Alex Buckley alex.buckley at oracle.com
Mon Jan 14 16:09:00 PST 2013


On 1/12/2013 4:51 AM, Michael Ernst wrote:
> 3. We could use details about javac's translation of lambda, which will
> greatly help us implement the (vague) JSR 308 spec for bytecode
> representation of lambda type arguments that you and I agreed on in our
> January 10 phone call.

I spoke with Brian Goetz about the four interesting annotation locations:

1. The type of a formal parameter of a lambda expression.

    { @Foo int x -> ... }

2. The "receiver" type of a method/ctor reference expression.

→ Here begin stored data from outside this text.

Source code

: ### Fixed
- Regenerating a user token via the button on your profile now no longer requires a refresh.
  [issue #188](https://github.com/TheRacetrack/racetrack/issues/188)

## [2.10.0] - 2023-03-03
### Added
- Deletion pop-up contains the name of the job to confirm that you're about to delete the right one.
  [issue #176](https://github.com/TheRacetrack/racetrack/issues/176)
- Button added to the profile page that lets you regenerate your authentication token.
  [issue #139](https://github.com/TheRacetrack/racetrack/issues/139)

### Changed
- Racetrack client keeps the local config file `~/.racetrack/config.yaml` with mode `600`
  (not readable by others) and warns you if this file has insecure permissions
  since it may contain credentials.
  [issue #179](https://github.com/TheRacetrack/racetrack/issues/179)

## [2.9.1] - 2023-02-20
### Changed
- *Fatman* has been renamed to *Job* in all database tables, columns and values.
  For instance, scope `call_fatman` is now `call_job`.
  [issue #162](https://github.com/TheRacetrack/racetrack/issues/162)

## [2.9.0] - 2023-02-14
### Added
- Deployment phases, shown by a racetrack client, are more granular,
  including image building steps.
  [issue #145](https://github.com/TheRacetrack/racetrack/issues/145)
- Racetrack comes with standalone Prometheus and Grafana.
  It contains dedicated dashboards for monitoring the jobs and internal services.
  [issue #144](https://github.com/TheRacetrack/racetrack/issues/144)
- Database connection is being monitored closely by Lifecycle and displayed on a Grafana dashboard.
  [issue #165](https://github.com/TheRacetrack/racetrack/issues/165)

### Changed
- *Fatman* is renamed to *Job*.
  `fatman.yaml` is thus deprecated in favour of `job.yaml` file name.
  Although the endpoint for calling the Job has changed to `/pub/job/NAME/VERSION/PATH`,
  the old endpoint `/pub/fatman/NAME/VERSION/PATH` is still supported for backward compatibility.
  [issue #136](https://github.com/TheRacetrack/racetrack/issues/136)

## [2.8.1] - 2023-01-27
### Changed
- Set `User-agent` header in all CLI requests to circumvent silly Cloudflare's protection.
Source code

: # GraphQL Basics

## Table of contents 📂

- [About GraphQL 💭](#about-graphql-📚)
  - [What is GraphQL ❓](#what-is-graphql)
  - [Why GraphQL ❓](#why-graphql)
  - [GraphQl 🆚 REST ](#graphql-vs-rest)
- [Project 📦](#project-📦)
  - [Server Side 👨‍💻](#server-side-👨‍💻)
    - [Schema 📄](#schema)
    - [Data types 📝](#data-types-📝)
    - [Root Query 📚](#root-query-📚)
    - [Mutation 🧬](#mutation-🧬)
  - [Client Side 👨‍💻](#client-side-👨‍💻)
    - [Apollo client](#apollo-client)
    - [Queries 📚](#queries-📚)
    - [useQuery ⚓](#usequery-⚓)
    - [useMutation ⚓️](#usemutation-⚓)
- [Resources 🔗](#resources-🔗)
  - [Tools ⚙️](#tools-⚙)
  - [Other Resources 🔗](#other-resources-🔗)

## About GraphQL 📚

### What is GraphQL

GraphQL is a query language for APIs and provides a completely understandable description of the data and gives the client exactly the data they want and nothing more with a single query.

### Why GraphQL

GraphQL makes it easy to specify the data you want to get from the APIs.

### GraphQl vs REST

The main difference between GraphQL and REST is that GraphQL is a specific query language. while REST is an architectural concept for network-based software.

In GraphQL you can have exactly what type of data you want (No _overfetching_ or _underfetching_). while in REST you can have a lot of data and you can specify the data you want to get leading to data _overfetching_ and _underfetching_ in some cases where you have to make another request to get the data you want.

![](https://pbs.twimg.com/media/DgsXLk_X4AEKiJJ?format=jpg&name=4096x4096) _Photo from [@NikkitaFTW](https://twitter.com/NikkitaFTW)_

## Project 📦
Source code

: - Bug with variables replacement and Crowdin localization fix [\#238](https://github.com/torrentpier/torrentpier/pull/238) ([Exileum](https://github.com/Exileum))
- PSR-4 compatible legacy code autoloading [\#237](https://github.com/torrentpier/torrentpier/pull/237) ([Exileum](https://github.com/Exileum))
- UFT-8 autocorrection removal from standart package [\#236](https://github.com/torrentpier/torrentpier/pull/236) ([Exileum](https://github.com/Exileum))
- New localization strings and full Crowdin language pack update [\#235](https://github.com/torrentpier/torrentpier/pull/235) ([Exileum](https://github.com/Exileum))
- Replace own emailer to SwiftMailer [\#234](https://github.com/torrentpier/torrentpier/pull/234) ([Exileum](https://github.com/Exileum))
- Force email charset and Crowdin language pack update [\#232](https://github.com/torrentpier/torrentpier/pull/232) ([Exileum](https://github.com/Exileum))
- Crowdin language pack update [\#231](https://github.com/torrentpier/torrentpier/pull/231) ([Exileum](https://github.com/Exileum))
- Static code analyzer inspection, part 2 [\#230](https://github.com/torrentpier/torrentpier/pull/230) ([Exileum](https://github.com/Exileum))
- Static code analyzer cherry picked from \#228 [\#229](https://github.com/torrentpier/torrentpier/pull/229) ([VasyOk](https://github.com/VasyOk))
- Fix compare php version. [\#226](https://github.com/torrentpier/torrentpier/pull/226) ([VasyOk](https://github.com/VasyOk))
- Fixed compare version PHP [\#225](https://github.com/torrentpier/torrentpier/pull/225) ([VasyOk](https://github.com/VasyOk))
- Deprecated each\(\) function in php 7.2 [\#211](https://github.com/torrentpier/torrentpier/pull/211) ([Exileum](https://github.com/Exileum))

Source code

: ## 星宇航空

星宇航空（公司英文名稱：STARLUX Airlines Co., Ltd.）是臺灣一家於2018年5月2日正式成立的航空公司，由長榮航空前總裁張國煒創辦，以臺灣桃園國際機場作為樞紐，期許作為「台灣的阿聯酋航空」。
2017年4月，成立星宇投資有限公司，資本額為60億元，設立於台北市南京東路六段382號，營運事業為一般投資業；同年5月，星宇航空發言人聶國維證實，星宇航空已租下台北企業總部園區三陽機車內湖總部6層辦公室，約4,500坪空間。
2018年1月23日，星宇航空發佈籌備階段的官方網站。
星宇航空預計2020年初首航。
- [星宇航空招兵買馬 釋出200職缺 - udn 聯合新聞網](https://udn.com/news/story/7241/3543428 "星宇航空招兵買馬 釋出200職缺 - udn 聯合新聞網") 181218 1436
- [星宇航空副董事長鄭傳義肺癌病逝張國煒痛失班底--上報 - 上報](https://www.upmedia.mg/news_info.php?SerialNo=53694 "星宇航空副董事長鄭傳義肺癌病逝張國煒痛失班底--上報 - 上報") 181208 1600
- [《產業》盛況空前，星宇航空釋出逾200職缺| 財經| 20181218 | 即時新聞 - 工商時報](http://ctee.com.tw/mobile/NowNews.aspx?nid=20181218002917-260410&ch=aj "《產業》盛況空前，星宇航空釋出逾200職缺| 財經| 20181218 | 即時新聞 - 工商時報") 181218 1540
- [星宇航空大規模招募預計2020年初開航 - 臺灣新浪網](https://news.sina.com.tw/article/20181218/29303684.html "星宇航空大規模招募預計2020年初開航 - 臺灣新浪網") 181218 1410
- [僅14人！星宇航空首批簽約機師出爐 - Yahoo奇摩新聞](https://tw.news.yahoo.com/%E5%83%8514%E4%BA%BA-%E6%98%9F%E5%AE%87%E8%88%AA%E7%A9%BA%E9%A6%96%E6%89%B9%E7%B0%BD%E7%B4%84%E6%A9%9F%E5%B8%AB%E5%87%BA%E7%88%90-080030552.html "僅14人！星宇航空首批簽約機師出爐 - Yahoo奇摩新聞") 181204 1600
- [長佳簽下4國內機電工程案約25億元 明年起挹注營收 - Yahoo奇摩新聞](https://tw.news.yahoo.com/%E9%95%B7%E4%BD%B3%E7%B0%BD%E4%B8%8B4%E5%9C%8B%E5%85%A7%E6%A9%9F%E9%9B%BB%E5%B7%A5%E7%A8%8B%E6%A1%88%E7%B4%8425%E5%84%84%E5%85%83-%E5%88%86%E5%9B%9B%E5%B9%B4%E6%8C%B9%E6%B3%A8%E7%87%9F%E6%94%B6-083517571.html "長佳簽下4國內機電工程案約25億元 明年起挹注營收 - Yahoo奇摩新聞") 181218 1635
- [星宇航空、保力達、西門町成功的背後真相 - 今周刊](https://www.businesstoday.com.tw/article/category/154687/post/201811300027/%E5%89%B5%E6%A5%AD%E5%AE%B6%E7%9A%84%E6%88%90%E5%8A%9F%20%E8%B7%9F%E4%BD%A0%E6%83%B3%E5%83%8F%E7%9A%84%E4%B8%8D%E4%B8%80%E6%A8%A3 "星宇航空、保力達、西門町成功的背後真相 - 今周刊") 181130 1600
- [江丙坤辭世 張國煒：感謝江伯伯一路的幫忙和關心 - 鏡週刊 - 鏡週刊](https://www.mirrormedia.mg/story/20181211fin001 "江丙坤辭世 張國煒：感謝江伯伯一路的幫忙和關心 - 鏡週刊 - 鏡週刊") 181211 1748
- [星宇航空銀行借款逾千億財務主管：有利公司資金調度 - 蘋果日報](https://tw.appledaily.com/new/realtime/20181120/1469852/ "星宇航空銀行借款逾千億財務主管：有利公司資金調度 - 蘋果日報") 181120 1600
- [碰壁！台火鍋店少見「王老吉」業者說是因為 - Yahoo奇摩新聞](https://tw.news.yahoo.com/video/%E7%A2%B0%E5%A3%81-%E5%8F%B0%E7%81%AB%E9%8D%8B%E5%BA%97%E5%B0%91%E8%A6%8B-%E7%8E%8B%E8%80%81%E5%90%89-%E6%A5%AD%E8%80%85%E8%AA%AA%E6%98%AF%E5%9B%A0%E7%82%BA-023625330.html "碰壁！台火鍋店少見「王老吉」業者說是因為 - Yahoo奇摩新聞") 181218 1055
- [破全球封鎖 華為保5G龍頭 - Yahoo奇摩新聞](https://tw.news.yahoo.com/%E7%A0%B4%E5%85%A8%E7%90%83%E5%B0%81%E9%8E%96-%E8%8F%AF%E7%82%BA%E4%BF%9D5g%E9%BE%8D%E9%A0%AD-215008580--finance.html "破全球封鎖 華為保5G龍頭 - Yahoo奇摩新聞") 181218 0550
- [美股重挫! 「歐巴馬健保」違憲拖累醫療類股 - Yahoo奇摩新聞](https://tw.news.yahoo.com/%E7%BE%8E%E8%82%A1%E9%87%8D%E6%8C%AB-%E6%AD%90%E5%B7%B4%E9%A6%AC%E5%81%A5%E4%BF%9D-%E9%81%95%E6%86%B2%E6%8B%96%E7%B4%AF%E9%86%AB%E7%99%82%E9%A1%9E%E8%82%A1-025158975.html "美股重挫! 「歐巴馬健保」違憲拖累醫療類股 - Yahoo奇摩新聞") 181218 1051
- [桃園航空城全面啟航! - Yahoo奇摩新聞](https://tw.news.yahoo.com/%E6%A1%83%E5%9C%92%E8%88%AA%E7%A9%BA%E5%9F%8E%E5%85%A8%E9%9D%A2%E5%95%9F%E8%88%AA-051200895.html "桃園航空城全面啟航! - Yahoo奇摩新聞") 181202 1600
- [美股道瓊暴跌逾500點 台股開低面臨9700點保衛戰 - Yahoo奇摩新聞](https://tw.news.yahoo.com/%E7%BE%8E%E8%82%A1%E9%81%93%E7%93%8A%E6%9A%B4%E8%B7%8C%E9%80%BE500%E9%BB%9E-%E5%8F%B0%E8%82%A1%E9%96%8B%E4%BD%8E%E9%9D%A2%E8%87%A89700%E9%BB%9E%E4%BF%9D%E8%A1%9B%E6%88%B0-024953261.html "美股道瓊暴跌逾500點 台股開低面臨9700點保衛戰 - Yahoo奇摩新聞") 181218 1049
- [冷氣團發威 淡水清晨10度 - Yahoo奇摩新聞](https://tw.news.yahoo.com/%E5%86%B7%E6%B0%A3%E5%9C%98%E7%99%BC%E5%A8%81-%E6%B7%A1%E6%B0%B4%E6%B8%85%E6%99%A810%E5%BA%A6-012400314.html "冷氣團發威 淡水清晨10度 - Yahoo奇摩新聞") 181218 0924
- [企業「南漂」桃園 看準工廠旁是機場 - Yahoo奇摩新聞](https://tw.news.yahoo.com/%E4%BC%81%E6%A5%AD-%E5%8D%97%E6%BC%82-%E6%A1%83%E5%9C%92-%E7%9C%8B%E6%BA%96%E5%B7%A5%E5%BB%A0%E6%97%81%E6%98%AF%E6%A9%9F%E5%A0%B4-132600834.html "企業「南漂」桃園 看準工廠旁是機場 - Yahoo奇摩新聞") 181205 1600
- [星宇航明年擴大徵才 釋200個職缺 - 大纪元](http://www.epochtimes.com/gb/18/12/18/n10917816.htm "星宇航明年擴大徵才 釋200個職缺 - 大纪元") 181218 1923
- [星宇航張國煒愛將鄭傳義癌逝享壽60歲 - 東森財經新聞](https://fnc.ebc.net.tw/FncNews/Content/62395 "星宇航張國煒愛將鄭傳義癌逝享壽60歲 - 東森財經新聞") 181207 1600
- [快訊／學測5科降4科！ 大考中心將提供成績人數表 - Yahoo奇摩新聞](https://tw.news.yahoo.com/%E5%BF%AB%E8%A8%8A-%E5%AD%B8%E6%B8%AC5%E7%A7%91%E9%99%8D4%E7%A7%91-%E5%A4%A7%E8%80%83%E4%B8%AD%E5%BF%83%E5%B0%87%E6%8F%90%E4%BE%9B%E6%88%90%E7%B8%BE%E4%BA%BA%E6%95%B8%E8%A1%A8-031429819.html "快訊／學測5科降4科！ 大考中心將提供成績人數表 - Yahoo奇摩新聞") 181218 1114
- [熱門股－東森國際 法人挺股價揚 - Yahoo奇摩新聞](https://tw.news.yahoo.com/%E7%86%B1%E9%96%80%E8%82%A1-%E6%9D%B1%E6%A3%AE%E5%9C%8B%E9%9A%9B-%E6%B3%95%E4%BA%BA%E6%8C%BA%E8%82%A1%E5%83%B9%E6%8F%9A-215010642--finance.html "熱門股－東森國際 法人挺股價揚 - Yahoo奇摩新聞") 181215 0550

    List<@Foo String>::size
    ArrayList<@Foo String>::new

3. A type argument to the member of a method/ctor reference expression

    Arrays::<@Foo String>sort
    MyClass::<@Foo Integer>new

4. A type in a statement/expression in the body of a lambda expression

    ... = { -> @Foo int x = 1; };

For the lambda expression in 1 and the reference expression in 2/3, 
javac generates a single instruction whose execution will produce an 
object representing the lambda expression / method reference expression. 
The single instruction happens to be an invokedynamic with static 
arguments comprising two method handles and a method type - but none of 
that is guaranteed to be stable. The only stable fact - and this is 
likely to be true across compilers - is that a single instruction 
represents the "creation point" of a higher-order expression. The offset 
of that instruction should be stored in a target_info.

For 4, the lambda body will be compiled to a method in some class of 
some package. Exactly which method is not relevant - type annotations in 
the lambda body should be compiled as if they were type annotations in 
the method body. Again, the "creation point" of the lambda expression is 
a single instruction, whose offset should appear in target_info.